Die Polizei wertet im Fall Eisental noch mehrere Spuren aus. Foto: Phillip Weingand

Nachdem sich die vier Tatverdächtigen gestellt haben, wertet die Polizei noch einige Spuren aus. Der Zustand des angeschossenen 33 Jahre alten Mannes hat sich inzwischen stabilisiert.

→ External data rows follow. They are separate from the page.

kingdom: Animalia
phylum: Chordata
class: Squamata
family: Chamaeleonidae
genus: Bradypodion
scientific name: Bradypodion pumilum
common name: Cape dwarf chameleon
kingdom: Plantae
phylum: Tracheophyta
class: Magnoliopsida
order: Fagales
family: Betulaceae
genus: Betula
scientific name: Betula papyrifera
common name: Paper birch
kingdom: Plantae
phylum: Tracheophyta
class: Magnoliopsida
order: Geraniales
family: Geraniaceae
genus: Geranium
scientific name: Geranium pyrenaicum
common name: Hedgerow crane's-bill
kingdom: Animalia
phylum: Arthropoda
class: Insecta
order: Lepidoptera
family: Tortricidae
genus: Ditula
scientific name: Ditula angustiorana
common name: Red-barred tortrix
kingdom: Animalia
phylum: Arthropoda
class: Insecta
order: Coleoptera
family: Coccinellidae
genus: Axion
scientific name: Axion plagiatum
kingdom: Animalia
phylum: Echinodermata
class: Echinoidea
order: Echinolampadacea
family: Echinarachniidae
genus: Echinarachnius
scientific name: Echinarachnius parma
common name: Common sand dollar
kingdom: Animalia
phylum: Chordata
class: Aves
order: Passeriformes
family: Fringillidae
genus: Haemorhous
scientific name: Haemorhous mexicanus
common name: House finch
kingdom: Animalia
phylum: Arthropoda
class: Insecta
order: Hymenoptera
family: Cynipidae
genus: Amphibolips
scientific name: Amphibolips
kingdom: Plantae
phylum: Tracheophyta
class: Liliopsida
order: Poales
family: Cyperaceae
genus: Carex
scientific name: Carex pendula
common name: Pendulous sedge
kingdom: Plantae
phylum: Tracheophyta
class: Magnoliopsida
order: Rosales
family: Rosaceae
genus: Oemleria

Waiblingen - Noch ein paar Wochen, so zeigt sich der Polizeisprecher Rudolf Biehlmaier zuversichtlich, dann könnten die Ermittlungen zu den Schüssen im Waiblinger Eisental (Rems-Murr-Kreis) abgeschlossen sein: „Dann machen einen Knopf dran und geben die Sache an die Staatsanwaltschaft.“ Die Sonderkommission „Eisental“ mit durchschnittlich 50 Mitgliedern, die nach der versuchten Tötung eines Werkstattbetreibers gegründet worden war, ist inzwischen aufgelöst. „Die besondere Lage ist vorbei, die mutmaßlichen Täter sind in Haft“, erklärt Biehlmaier.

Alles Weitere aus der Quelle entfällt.